Segment Start: SELECTED EXCERPT

Enhancing the Stability of Methanol-to-Olefins Reaction Catalyzed by SAPO-34 Zeolite in the Presence of CO2 and Oxygen-Vacancy-Rich ZnCeZrOx

In the methanol-to-olefins (MTO) reaction, coke deposition is a key factor that reduces the catalyst stability. Consequently, this work proposes a strategy: conducting the MTO reaction catalyzed by ZnCeZrOx/SAPO-34 in the presence of CO2 to suppress coke deposition and thus improve the catalyst lifetime. Under a CO2 atmosphere, compared to pristine SAPO-34, the composite catalyst of SAPO-34 and ZnCeZrOx with abundant oxygen vacancies has a 3.4 times longer lifetime and a selectivity to light olefins (C2=-C4=) of 87.1%. The results of various characterization techniques and experiments show that the oxygen vacancies of ZnCeZrOx adsorb and activate CO2, providing active oxygen species for the MTO reaction. The active oxygen species selectively oxidize formaldehyde, thereby blocking the reaction of formaldehyde and olefins to polycyclic aromatic hydrocarbons through the Prins reaction. At the same time, the active oxygen species reduce the amounts of polymethylbenzene and polymethylnaphthalene (coke deposit precursors) in situ during the reaction, thereby significantly improving catalyst stability. The above process simultaneously suppresses the aromatic-based cycle, thereby effectively adjusting the ratio of the aromatic-based cycle to the olefin-based cycle and achieving high propylene and butene selectivity. This work provides an effective strategy for improving the catalyst lifetime and controlling product distribution.

Segment End: SELECTED EXCERPT

EXERCISE GOAL:
In the methanol-to-olefins summary, what selectivity to light olefins does the composite catalyst reach under a CO2 atmosphere? Please answer using only the methanol-to-olefins summary.

Segment Start: GIVEN DATA

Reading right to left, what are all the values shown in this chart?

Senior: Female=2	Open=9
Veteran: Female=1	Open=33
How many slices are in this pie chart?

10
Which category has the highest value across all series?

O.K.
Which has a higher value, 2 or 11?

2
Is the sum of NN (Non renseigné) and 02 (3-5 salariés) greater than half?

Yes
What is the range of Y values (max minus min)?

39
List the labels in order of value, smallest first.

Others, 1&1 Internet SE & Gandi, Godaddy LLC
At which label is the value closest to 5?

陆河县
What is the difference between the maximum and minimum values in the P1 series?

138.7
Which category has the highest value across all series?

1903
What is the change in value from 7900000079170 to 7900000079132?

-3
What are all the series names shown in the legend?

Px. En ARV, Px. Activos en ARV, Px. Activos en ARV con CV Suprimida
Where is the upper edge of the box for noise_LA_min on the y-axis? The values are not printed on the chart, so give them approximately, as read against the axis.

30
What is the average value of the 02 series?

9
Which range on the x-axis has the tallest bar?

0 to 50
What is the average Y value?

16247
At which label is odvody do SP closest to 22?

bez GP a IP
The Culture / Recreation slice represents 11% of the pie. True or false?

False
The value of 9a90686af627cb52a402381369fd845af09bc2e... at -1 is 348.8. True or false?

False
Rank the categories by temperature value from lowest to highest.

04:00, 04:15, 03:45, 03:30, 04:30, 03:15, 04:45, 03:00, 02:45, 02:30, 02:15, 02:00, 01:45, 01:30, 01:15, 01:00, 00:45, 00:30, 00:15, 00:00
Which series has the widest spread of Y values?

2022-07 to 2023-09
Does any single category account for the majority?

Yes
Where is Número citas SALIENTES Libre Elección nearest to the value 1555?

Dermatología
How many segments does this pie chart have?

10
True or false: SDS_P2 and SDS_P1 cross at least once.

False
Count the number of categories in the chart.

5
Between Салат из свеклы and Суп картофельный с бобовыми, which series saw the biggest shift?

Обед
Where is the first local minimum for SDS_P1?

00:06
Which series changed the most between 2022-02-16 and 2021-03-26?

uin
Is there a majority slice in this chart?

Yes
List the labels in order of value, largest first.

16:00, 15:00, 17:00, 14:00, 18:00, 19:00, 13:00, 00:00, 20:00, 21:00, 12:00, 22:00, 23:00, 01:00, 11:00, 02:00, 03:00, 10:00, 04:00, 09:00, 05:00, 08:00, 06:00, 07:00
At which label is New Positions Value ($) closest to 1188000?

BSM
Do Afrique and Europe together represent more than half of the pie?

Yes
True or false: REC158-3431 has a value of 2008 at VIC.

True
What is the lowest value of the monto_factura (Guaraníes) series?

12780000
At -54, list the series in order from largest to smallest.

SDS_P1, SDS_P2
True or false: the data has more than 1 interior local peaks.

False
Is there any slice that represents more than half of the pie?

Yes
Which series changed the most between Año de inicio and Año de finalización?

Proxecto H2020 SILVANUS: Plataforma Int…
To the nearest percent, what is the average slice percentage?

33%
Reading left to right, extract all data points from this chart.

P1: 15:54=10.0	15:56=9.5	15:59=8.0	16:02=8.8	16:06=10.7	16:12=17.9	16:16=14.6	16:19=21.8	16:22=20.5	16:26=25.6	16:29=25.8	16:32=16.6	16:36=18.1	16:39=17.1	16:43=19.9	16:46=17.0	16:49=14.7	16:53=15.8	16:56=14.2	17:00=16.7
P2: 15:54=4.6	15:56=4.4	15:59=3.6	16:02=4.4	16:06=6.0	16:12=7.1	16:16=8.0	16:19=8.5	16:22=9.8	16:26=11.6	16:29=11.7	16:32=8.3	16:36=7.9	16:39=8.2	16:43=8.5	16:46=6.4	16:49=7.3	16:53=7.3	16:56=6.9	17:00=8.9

Segment End: GIVEN DATA

RESULT BELOW:
87.1%.